The Death of the 30-Second Commercial (And What It Means for Students)

All the noise about the death of the 30-second commercial is just chatter. For the 30-second commercial to die you have to have more in place than just TiVo. You have to have clients who are willing to shift millions and millions of dollars from a proven and measurable medium to something that is still a little scary. Most companies (not to mention the Blue Chips that spend the most on broadcast production) are incredibly risk-averse. Even if a single huge media spender (say, WalMart or GM) decided they were going to completely eliminate their TV budget and dump all their advertising money into on-line media, that wouldn’t begin to shake the foundations of the TV commercial establishment. 30-second spots are going to be around for a long, long time. And someone’s going to have to make them. Hopefully, you.

When it was first introduced, radio was going to kill newspapers because it offered sound. Then TV came along and was going to kill radio because it offered picture.
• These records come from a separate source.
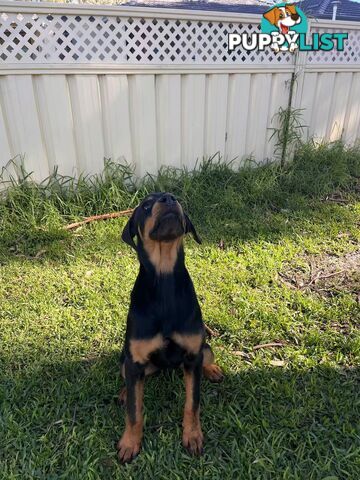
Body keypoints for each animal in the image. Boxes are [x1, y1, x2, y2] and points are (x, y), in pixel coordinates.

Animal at [118, 193, 224, 464]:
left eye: (176, 198)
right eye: (145, 206)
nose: (168, 198)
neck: (164, 279)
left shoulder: (192, 354)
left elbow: (192, 403)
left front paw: (193, 436)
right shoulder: (135, 359)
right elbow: (134, 411)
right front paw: (129, 443)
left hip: (204, 348)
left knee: (207, 358)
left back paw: (212, 370)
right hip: (126, 359)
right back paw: (124, 392)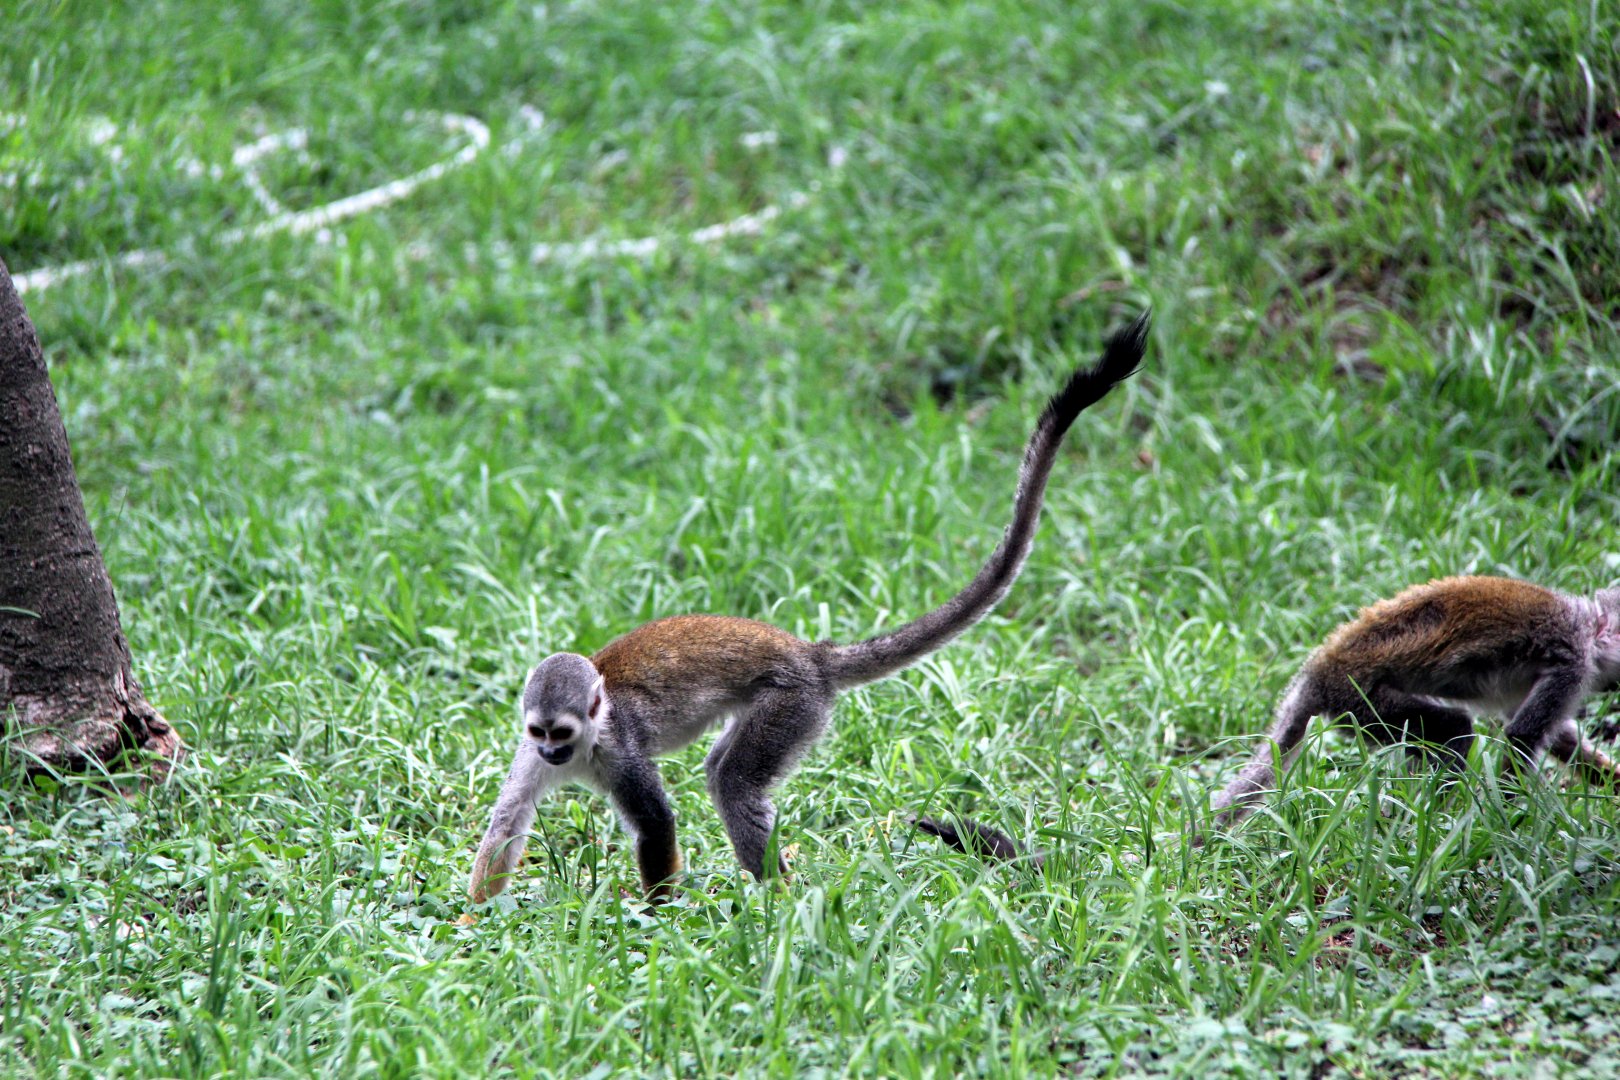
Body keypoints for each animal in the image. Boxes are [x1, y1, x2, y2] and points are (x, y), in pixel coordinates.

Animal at [466, 313, 1149, 905]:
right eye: (542, 733)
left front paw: (656, 917)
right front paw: (475, 917)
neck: (587, 744)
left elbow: (657, 825)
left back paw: (779, 898)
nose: (554, 756)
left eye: (564, 733)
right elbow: (509, 820)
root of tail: (811, 654)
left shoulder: (622, 749)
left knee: (732, 779)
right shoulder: (525, 753)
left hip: (792, 700)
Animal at [1208, 576, 1620, 833]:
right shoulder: (1573, 663)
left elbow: (1559, 738)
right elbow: (1522, 735)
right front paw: (1504, 821)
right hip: (1358, 700)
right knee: (1455, 730)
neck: (1589, 629)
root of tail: (1318, 668)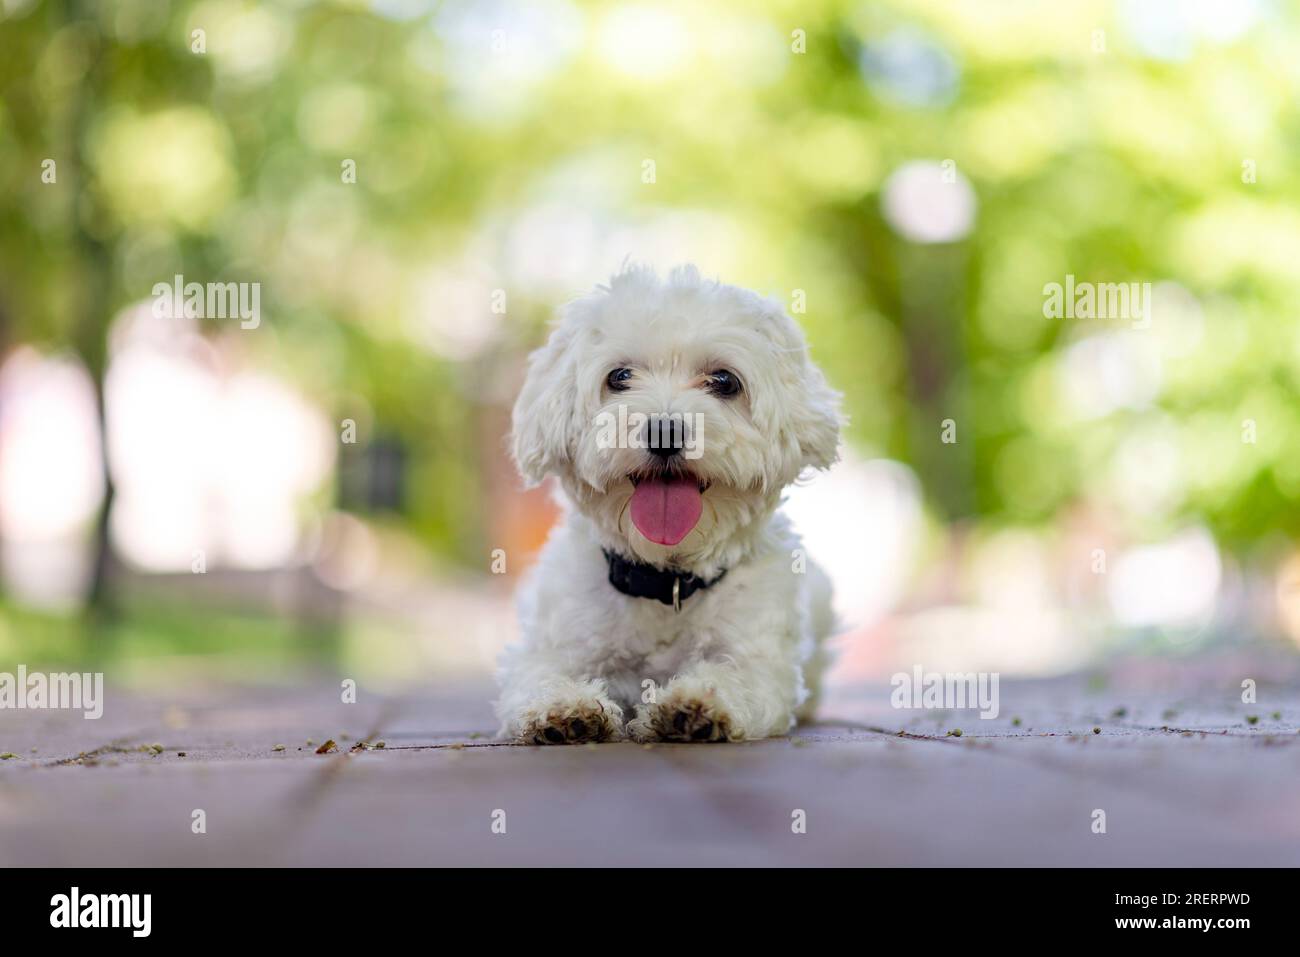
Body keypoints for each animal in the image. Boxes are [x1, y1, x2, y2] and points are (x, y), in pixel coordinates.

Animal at [493, 265, 842, 743]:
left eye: (724, 381)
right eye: (619, 376)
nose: (664, 430)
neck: (665, 578)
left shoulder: (761, 661)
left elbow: (738, 678)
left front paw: (695, 705)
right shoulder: (554, 644)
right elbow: (539, 675)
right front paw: (564, 706)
The internet was going to kill TV because it was selective and interactive and gave the viewer more control. Before we’re dead, we’re going to see something that will supposedly kill the internet. And we’ll likely read about it in the newspaper. Wedged in between a couple of small space print ads that someone will enter into the One Show.

So, in my opinion, traditional media aren’t about to die. But the way we approach ads is changing. Anyone who really studies brands and advertising knows that a brand is nothing more or less than a great story. (I highly recommend Seth Godin’s All Marketers Are Liars. It will help you understand your job a little more.) Sometimes you tell this story in a 30-second spot. Sometimes it’s best told in a string of short :15s. Sometimes it’s better told as a print ad. And sometimes it’s better as a publicity stunt that spreads by word of mouth. If we approach advertising as storytelling, and not as scriptwriting, or layout making, we’ll be in a much better place.
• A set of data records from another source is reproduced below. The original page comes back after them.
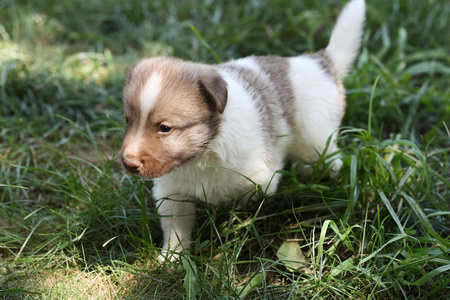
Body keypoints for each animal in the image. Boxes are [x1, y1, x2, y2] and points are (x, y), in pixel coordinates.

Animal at [119, 0, 366, 260]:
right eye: (128, 121)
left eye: (165, 128)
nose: (128, 163)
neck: (203, 155)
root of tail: (317, 62)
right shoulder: (172, 192)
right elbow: (176, 229)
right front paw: (172, 258)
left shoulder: (259, 182)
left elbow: (245, 214)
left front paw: (237, 236)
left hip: (316, 142)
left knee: (331, 162)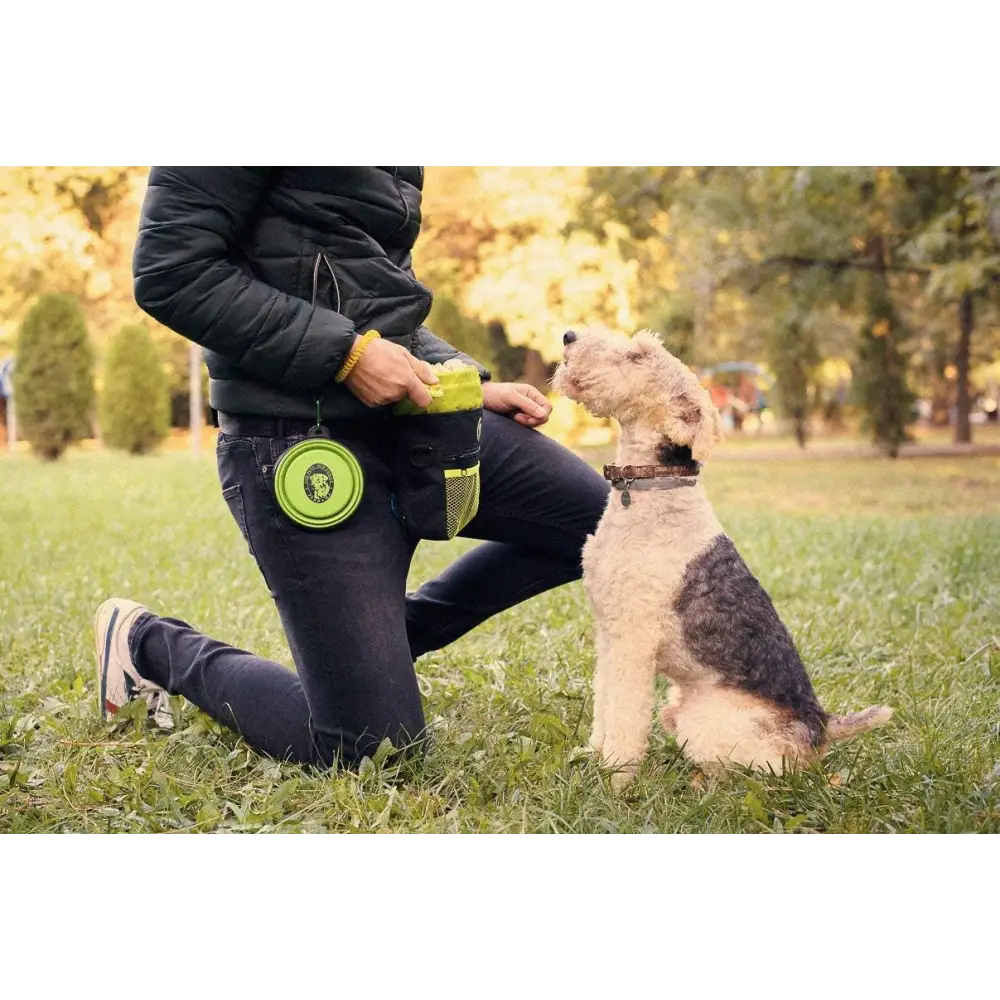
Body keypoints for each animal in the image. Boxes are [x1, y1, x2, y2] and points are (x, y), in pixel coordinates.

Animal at [556, 328, 892, 788]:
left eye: (639, 355)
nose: (568, 336)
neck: (651, 491)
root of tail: (822, 726)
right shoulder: (610, 634)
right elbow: (605, 705)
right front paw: (593, 755)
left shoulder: (632, 640)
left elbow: (624, 717)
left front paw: (615, 778)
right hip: (677, 705)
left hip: (708, 724)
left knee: (749, 775)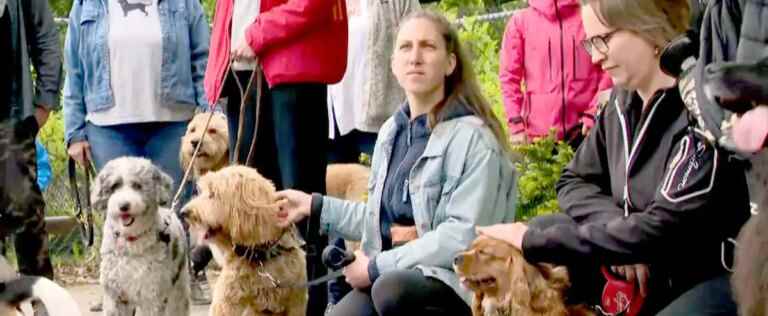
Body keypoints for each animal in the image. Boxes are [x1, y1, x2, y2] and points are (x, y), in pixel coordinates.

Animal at [92, 158, 190, 316]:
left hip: (178, 287)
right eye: (115, 186)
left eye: (137, 185)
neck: (131, 242)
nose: (124, 205)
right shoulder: (116, 296)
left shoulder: (151, 295)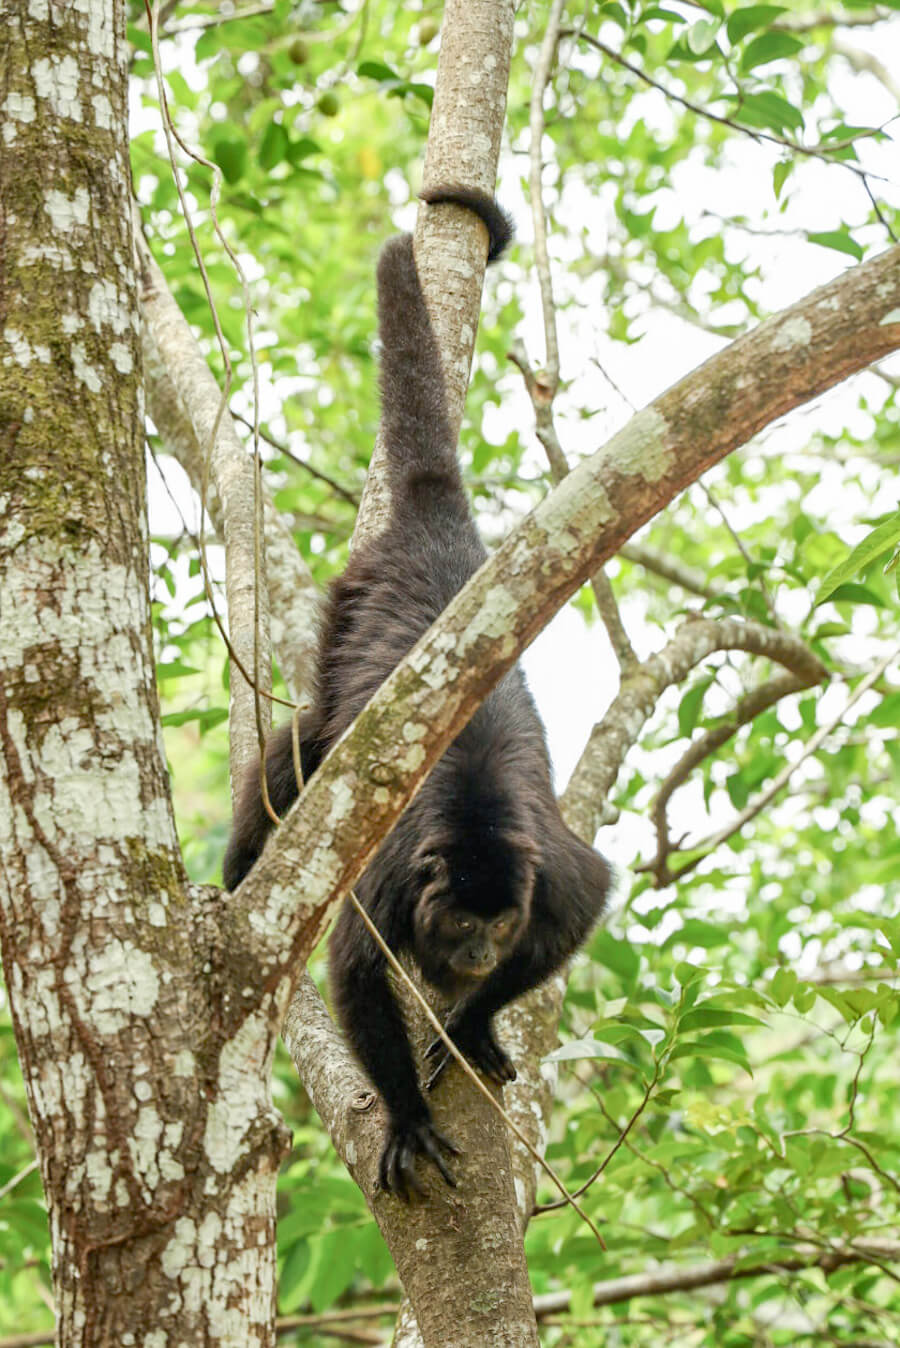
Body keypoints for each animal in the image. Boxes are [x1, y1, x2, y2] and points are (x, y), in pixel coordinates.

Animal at [224, 186, 611, 1198]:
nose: (475, 954)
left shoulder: (551, 873)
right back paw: (241, 871)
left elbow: (584, 904)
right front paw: (404, 1117)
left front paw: (475, 1023)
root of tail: (438, 530)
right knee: (299, 752)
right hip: (347, 606)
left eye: (499, 921)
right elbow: (356, 972)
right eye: (459, 917)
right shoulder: (395, 877)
Look at the Gamekillers campaign. Yeah, there are some fun :30 spots that are a part of that story. There are also some fun print pieces, too. The website is my favorite component, but it also became a TV show.

Look at Bernbach’s original Lemon ad. It’s a print piece. But it told more of a story than most campaigns tell. Would it work as well today? Hard to say. Probably not. It was disruptive for its time, and we’ve because calloused to that kind of disruption. But it still told a very human story. So while it might not work as well, I believe it would still definitely work. Clients would measure its success, and drivers would give the client money and the client would give the agency money.

So, as a student, remember that when a creative director is looking at your portfolio, he or she will be wanting to see what truths you’ve come up with. They’ll be wanting to find a human connection. They’ll want to be surprised. A slick layout and a punchy headline won’t be enough. If you’ve got a book full of print campaigns that really resonate with me, and make me think, and surprise me a little, I’ll understand that you get what it means not just to make ads, but to communicate. And I’ll assume you’ll be able to communicate in any media.